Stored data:
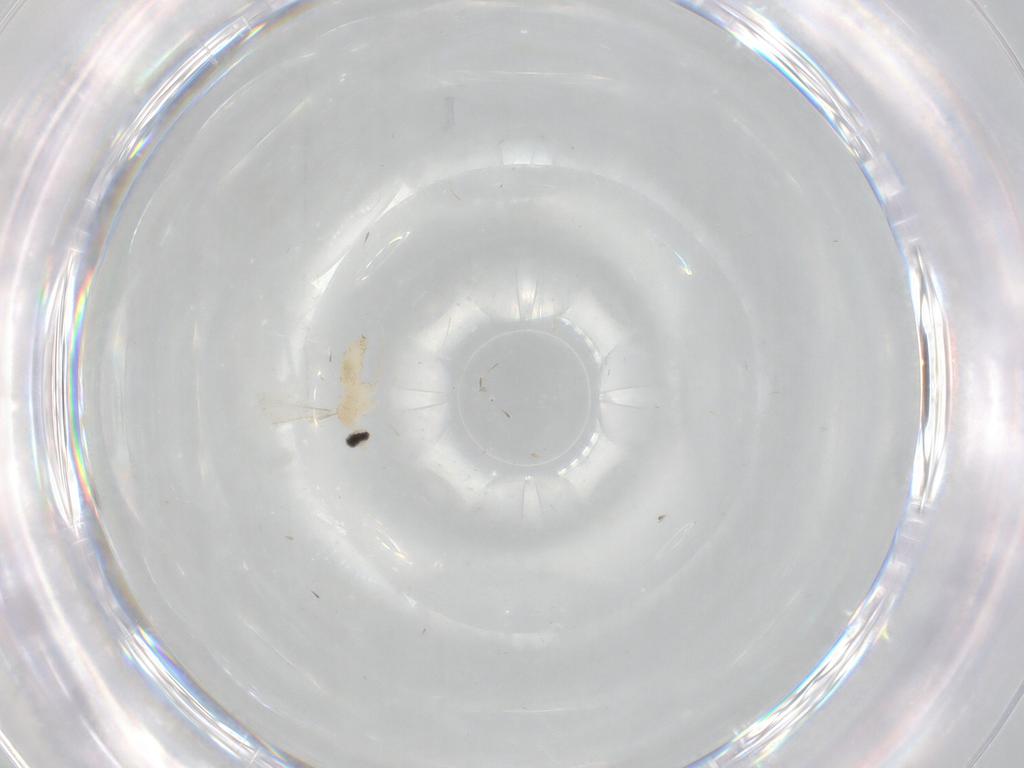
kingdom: Animalia
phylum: Arthropoda
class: Insecta
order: Diptera
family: Cecidomyiidae
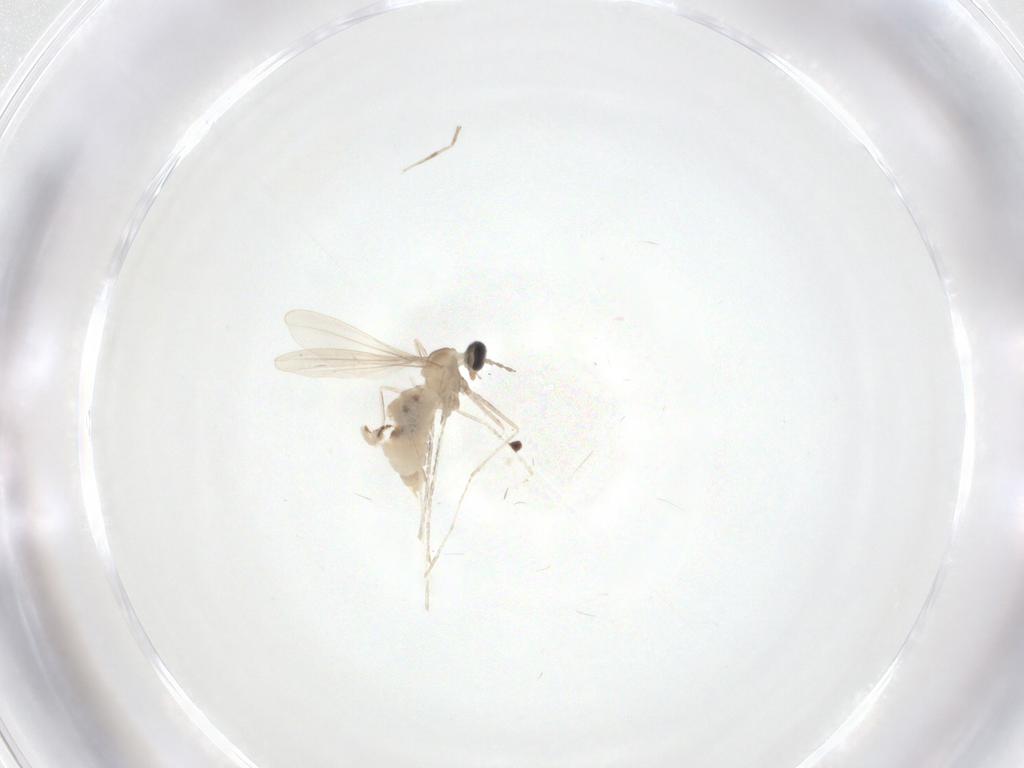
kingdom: Animalia
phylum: Arthropoda
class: Insecta
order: Diptera
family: Cecidomyiidae
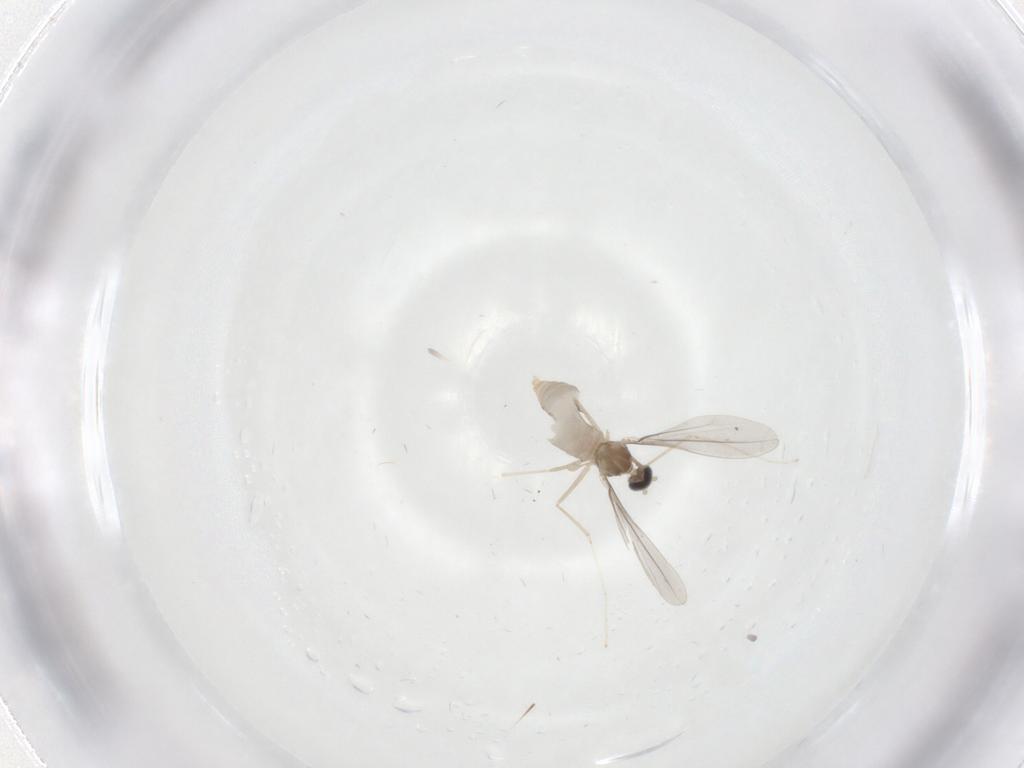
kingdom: Animalia
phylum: Arthropoda
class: Insecta
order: Diptera
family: Cecidomyiidae
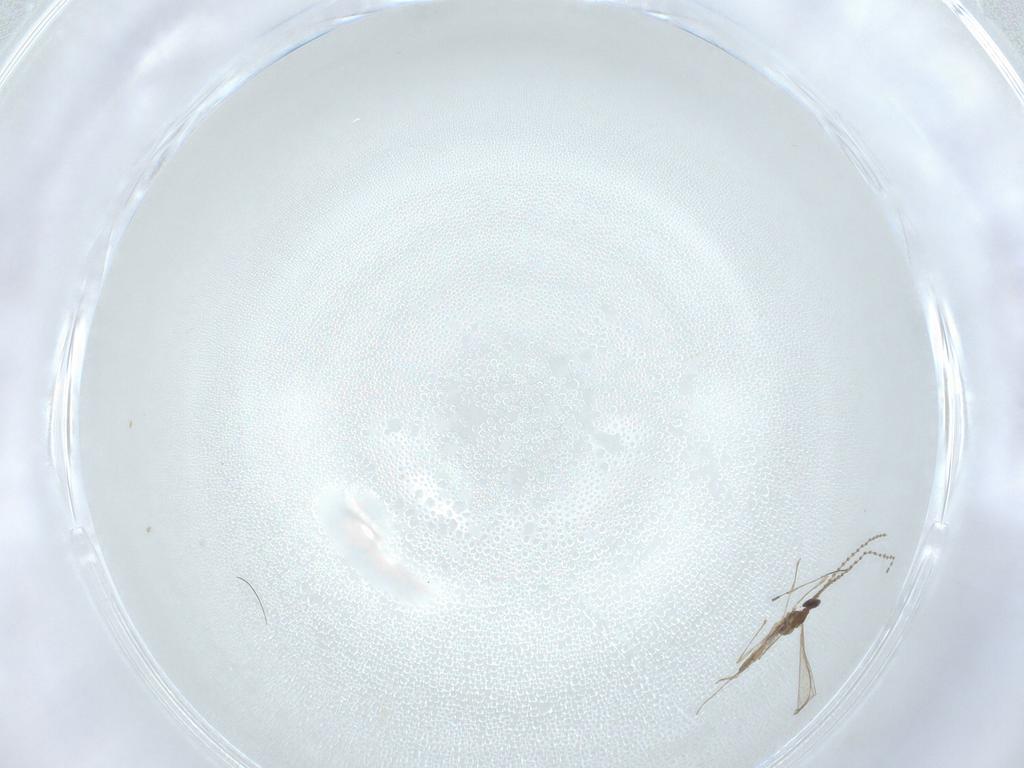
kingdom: Animalia
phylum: Arthropoda
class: Insecta
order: Diptera
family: Cecidomyiidae
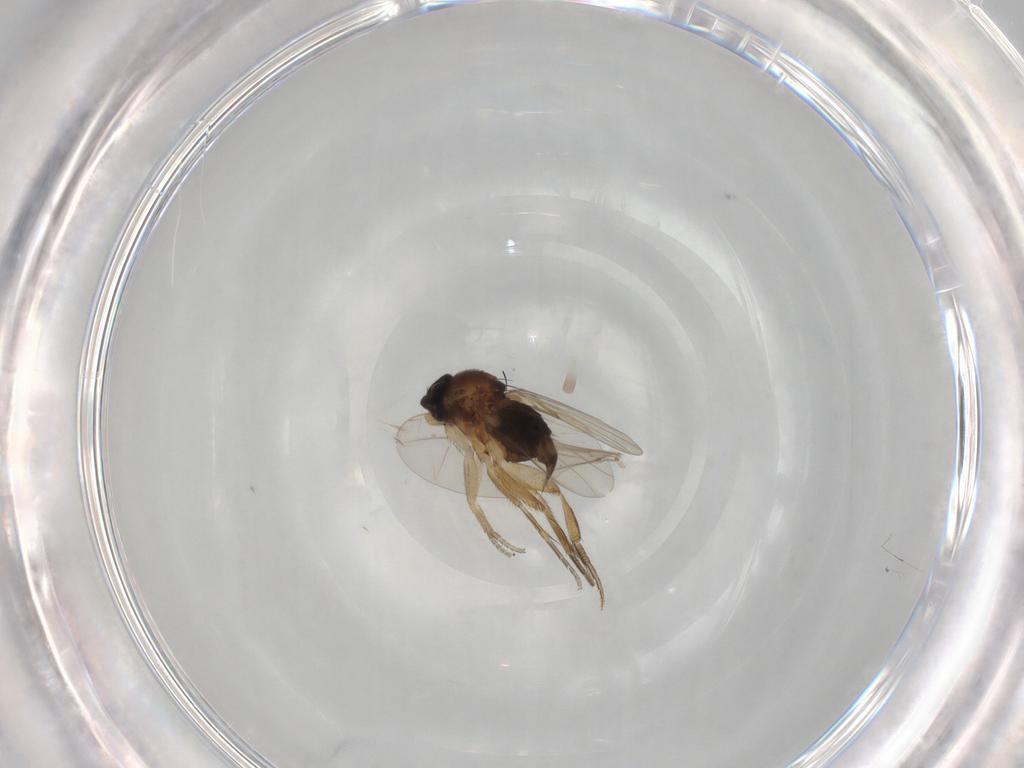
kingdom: Animalia
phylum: Arthropoda
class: Insecta
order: Diptera
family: Phoridae
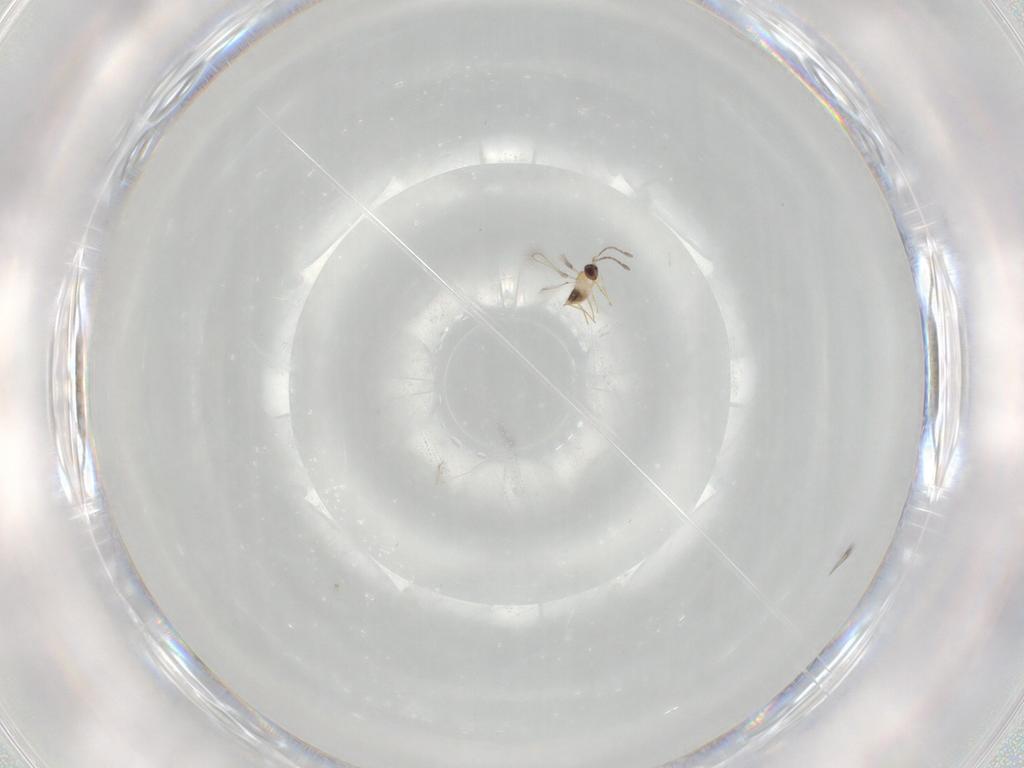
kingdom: Animalia
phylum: Arthropoda
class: Insecta
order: Hymenoptera
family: Mymaridae
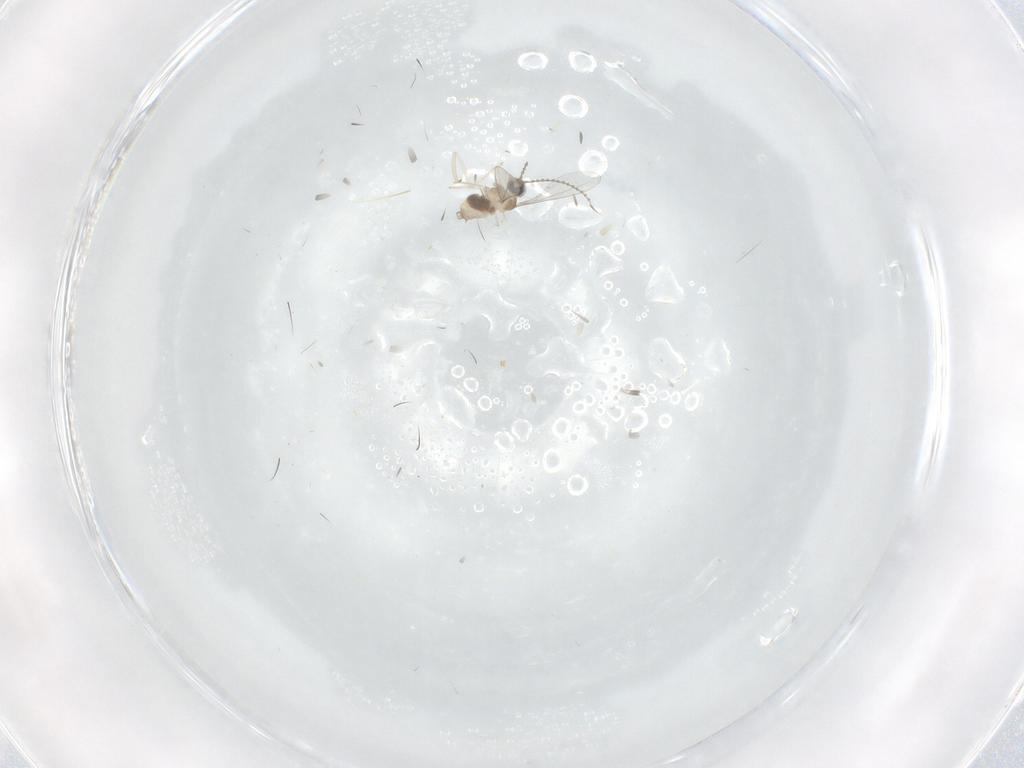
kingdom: Animalia
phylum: Arthropoda
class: Insecta
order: Diptera
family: Cecidomyiidae
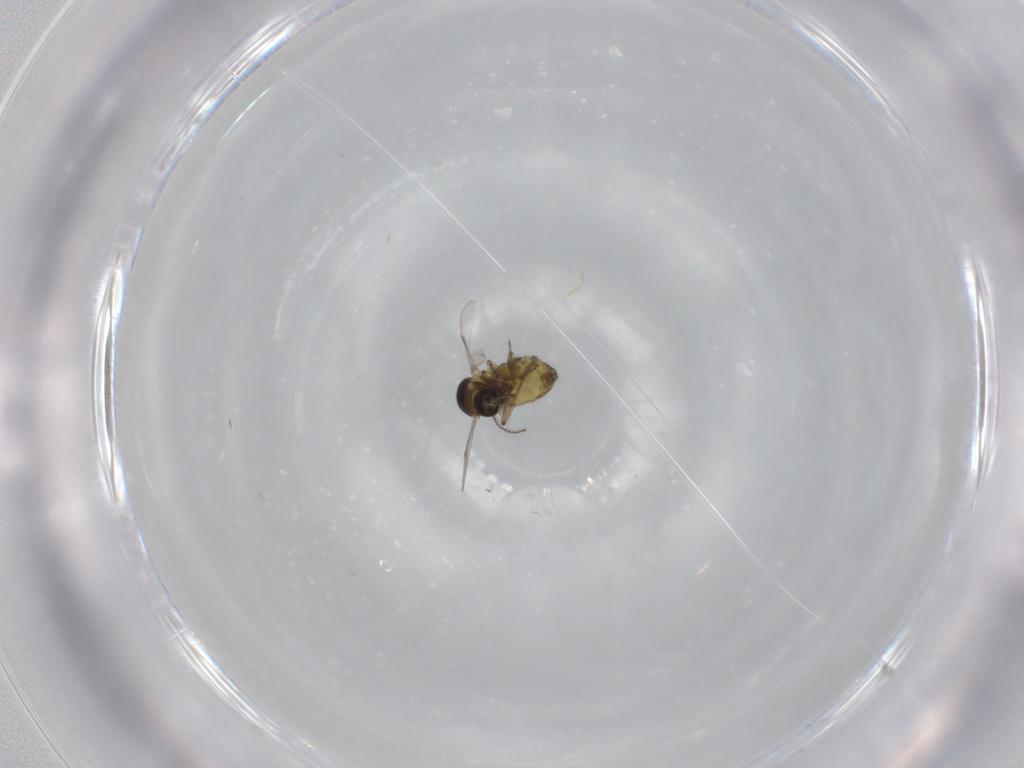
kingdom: Animalia
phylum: Arthropoda
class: Insecta
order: Diptera
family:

* **AIM**
Output the text lines of all items above verbatim, leaving out the pictures.

* **PROBLEM SOLUTION**
kingdom: Animalia
phylum: Arthropoda
class: Insecta
order: Diptera
family: Cecidomyiidae
kingdom: Animalia
phylum: Arthropoda
class: Insecta
order: Diptera
family: Cecidomyiidae
kingdom: Animalia
phylum: Arthropoda
class: Insecta
order: Diptera
family: Cecidomyiidae
kingdom: Animalia
phylum: Arthropoda
class: Insecta
order: Diptera
family: Cecidomyiidae
kingdom: Animalia
phylum: Arthropoda
class: Insecta
order: Diptera
family: Phoridae
kingdom: Animalia
phylum: Arthropoda
class: Insecta
order: Hymenoptera
family: Mymaridae
kingdom: Animalia
phylum: Arthropoda
class: Insecta
order: Diptera
family: Cecidomyiidae
kingdom: Animalia
phylum: Arthropoda
class: Insecta
order: Diptera
family:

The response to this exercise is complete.